The late Church of God cleric worked with the couple now on trial in St. Thomas, her family says.

Pastor worked to change discipline

Note: This church is independent and not affiliated with the Church of God congregations.

FYI London/June 10, 2002

A pastor in Aylmer's Church of God reportedly tried to change the way a couple disciplined their children before their practices landed them in a courtroom.

Anne Thiessen, who until her death in 2000 was perhaps the second most influential pastor in the Aylmer congregation and a confidant to church leader Danny Layne, tried to take the family of nine under her wing when they arrived from Mexico in 1999, according to her husband, Peter, and her daughter, Rose.

"She was working with them in their discipline methods," said Rose Thiessen, who like her father, is not a member of the church.

The family was one of several in a congregation of nearly 200 people that drew special attention from Anne Thiessen, they said.

Her goals were twofold: That discipline should not be excessive or inconsistent.

"She was teaching families how to punish without abusing," Rose Thiessen said.

Her visits to the family home were about more than discipline -- Anne Thiessen hoped to help families whose roots were in Mexico to adapt to their new surroundings.

But her efforts ended when in December 1999, she became stricken with breast cancer, and refusing medical treatment, died 10 months later.

The family on trial, whose seven children were seized from their home last July, has a reputation in the community of being good and decent, Peter Thiessen said.

Their discipline practices, as his wife saw them, were the product of ignorance, not cruelty, he said -- they simply didn't understand the range of ways to discipline or the importance of being consistent.

Sitting in his Aylmer home near a portrait of himself and his wife, Peter Thiessen marvels at how his wife kept her faith in the church and her devotion to family members who didn't belong, enduring a tug-of-war that has split many families.

But he is still haunted by her death, one the family says was agonizing, an account disputed by Layne.

Peter Thiessen also questioned whether a recent memo in which church leaders purports to shift practices on corporal punishment and faith healing will be directed at anyone but the media.

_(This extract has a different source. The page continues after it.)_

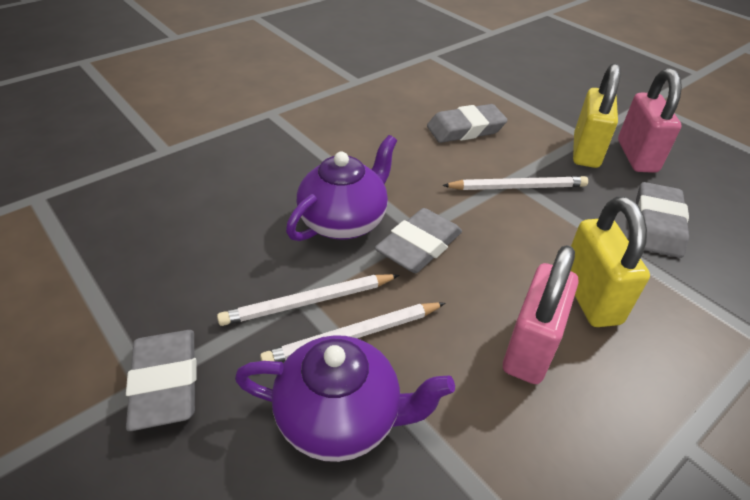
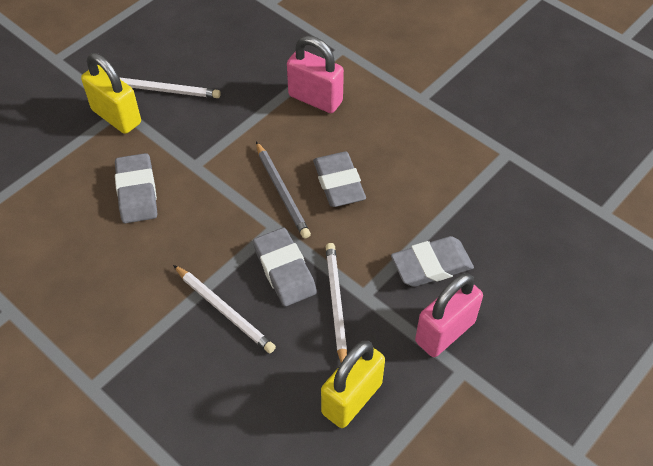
grey pencil: none = 0 -> [256,141,311,239] = 1
purple teapot: [235,335,455,462] [286,135,397,241] = 2 -> none = 0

Church leaders wrote they'll "allow" parents to take children with serious diseases to doctors because, "(Government has) passed laws with severe penalties, limiting our liberty to treat our seriously ill minor children exclusively with spiritual means."

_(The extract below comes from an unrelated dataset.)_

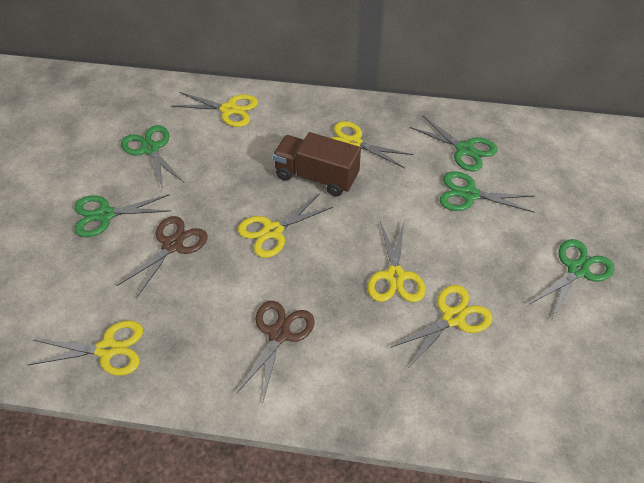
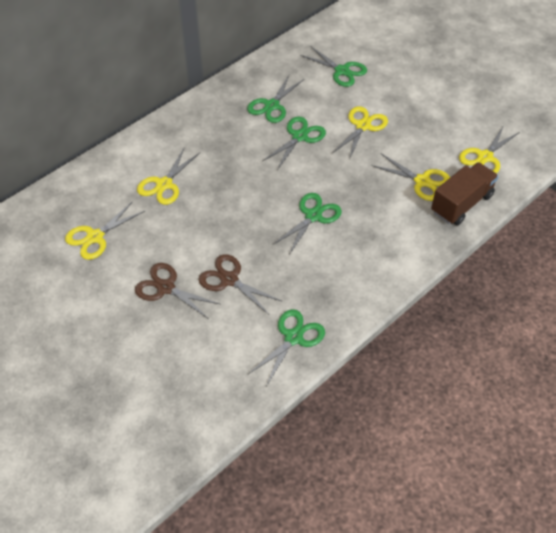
yellow scissors: [28,320,143,376] [172,92,258,127] [238,194,333,258] [331,121,413,168] [367,221,426,302] [390,285,493,367] = 6 -> [65,201,145,260] [137,147,200,205] [333,106,388,160] [372,154,450,201] [459,125,520,174] = 5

Church leaders also wrote parents should never "spank" in ways that abuse children physically, psychologically, or spiritually because "child abuse in any form is a hideous sin and is contrary to the teaching of the Word of God."

The trial of the Aylmer family continues tomorrow, its contents virtually secret because of a publication ban.

At the trial's conclusion, Judge Eleanor Schnall must decide if the children need further protection.